Luoshu Magic Square: Register of Truth
Andrey Krushinskiy
DOI: 10.17212/2075-0862-2023-15.2.1-223-244
Abstract:

The world’s oldest 3x3 magic square, discovered/invented in Ancient China and now known as Luoshu 洛書/ ‘Document [from the River] Luo’, was endowed by Chinese tradition with unprecedented dignity and placed at the very heart of Chinese thought. The bewitching geometric-numerical imagery of Luoshu, open to a great many different visions, when reading-interpretation becomes the final moment of the very act of perception, turns this Chinese mandala into a real eye trap. With its disturbing persistence, it resembles the magically attractive ‘Zahir’ from Borges’ short story of the same name.
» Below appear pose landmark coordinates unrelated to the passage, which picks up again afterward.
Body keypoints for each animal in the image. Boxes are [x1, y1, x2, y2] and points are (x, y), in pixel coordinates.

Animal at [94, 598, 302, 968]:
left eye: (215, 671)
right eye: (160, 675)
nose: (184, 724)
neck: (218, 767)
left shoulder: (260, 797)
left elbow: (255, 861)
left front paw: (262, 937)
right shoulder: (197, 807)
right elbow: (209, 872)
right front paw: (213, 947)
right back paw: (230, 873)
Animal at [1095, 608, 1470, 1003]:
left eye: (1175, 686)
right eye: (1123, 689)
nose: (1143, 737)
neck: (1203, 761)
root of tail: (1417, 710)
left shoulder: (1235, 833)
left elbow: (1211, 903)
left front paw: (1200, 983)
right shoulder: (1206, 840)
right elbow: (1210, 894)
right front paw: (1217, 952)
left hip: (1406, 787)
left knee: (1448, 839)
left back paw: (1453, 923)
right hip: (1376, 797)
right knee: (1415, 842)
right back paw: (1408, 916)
   Among the most diverse ritual and ideological instrumentalizations of the Luoshu magic square (from the sacred emblem of cosmic harmony to the requisite of a geomancer), the mobilization of this esoteric figure for the arithmetization of the cornerstone of all Chinese philosophy, the fundamentally non-verbalizable Tao, is dominant. The coding of the dao by the number 15 is reinforced by its spatialization, so that the entire “Document [from the river] Lo” appears as a map of the various trajectories of the Tao within this nine-field square. Moreover, the coincidence (in number 15) of differently composed sums appears as an inscrutable variety of paths leading to the same goal - the final implementation of Tao.
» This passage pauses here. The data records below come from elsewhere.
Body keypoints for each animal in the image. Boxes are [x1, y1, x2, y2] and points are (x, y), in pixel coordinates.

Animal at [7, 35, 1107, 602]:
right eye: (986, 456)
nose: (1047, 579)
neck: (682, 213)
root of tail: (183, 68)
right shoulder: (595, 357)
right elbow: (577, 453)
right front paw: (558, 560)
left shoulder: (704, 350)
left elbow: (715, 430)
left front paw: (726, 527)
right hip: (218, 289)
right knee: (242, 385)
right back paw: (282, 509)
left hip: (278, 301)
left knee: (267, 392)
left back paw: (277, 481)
     By virtue of the validity of the equality 15 =mod10 5 the magic sum of the Luoshu square (Const15) immutably, although covertly (in the form of a number 5), centers the entire Luoshu configuration. This secrecy of the magical constant (the latter is absent in the entire observable space of the “Document [from the river] Lo”) refers to the hidden “back-side” of Luoshu numbers, represented by the number 10 (in its role as a modulus of comparison in the arithmetic of residues modulo 10).
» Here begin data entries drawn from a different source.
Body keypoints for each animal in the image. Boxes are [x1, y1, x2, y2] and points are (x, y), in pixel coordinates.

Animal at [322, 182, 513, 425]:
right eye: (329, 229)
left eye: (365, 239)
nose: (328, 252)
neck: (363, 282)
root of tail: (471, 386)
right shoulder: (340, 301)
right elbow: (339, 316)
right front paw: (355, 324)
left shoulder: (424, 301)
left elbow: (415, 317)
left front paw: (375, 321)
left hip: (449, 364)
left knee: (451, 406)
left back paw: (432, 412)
      Judging by the directly visible, so to speak, ‘front’ part of the magic square of order 3, it is allowed to count only up to nine in it. But the already absent-present magic sum (number 15), breaking the seemingly inescapable circle of arithmetic of residues, brings to light the comparison module (number 10) as Luosh’s hidden ‘truth’, which alone gives meaning to the entire nine-cell construction. Awareness of this truth is the first step in the transition to the ‘register of truth’ of this extraordinary gestalt. The subsequent connection to it of problems focused by the Pythagorean theorem radically expands Luoshu’s ‘register of truth’.

      The geometrized arithmetic of the Luoshu magic square, which is a unique spatial-numerical fixation of the seemingly fundamentally non-objectivable Tao (i.e., combining the apparently incompatible) marks the possibility of a paradoxical union of Heraclitus with Pythagoras, successfully realized by the Chinese tradition.